Step 6: Configure Git Backup

Set up automatic commits every 30 minutes so the vault is always backed up.

bash
#!/bin/bash
# vault-sync.sh — Auto-commit and push vault changes
VAULT_PATH="$HOME/Documents/vault"
cd "$VAULT_PATH" || exit 1
git add -A
if ! git diff --cached --quiet; then
  CHANGED=$(git diff --cached --stat | tail -1)
  git commit -m "vault sync: $(date +%Y-%m-%d_%H:%M)$CHANGED"
  git push origin main 2>/dev/null || echo "Push failed — will retry"
fi
bash
# One-time setup
cd ~/Documents/vault
git init
git remote add origin git@github.com:youruser/vault-backup.git
git add -A && git commit -m "initial vault backup" && git push -u origin main

# Schedule the cron job (every 30 minutes)
chmod +x vault-sync.sh
crontab -l | { cat; echo "*/30 * * * * /path/to/vault-sync.sh >> /tmp/vault-sync.log 2>&1"; } | crontab -

Real-World Example

Marta sets up the vault on a Sunday afternoon. She copies the directory structure, drops in the templates, installs the Dataview and Templater community plugins, and pastes the dashboard into _dashboards/home.md.
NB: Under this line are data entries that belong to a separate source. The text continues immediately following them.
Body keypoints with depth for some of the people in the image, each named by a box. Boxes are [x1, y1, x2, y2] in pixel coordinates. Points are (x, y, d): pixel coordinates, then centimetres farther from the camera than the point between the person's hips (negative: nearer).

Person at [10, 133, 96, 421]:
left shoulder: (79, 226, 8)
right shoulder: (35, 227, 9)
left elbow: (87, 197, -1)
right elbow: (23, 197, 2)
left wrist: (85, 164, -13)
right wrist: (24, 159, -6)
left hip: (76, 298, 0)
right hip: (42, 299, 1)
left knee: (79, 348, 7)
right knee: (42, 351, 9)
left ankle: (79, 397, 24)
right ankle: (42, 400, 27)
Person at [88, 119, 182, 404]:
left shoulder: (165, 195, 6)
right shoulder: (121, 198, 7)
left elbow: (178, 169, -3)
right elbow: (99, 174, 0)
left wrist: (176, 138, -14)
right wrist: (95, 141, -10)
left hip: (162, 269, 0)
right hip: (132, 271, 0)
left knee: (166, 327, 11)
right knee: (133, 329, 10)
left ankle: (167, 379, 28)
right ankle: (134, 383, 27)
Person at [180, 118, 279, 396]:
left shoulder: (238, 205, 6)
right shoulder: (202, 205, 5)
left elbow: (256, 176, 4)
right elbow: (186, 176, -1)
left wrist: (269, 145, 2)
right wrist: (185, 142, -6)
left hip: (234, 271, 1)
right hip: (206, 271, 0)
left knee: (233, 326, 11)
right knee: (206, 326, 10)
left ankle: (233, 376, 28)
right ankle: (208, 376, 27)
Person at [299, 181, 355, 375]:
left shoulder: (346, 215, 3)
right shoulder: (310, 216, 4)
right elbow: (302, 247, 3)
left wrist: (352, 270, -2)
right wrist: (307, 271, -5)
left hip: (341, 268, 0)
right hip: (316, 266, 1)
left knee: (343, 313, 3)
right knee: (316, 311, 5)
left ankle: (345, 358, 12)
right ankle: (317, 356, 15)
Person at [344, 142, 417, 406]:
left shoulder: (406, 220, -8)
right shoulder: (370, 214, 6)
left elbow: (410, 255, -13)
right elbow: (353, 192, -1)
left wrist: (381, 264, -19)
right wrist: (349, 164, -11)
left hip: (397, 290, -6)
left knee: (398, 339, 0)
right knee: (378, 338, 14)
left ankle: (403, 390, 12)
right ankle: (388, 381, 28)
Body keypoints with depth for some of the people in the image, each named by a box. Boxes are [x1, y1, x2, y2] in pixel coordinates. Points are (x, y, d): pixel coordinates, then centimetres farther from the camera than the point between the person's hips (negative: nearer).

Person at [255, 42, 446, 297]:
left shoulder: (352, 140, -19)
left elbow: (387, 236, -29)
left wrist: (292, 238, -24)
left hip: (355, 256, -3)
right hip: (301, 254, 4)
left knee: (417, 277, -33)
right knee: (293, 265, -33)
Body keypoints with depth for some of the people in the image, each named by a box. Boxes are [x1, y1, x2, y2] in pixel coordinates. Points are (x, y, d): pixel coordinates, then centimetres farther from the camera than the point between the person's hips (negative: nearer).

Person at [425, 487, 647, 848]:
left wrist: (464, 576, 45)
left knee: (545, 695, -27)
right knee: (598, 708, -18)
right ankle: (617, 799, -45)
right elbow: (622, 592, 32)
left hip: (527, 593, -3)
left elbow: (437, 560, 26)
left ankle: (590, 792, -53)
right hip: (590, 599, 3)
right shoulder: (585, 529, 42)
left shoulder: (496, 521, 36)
On Monday morning she opens Obsidian. The startup script fires and creates 01-daily/2025-04-14.md with linked navigation and empty priority slots. At 10am she creates a meeting note -- Templater prompts for attendees, she types "Alex Chen, Priya Patel", and the template generates [[Alex Chen]] and [[Priya Patel]] links automatically. She clicks the unresolved Alex link and creates his people note from the template.

Over the week she drops six articles into 00-inbox/ with the literature template. On Friday she runs the inbox processor, which moves the typed notes to 04-learning/articles/ automatically.

She opens the home dashboard and sees: four open tasks, two meetings this week, three unfinished articles, and one orphan note that needs linking. She runs the Note Health plugin on a Kubernetes article -- it adds kubernetes and devops tags automatically and finds two related DevOps notes.

After a week, her weekly review template pulls in all seven daily notes and lists carried-over tasks. The git cron has been silently committing every 30 minutes -- she checks the log and sees 42 commits, each with a summary of changed files.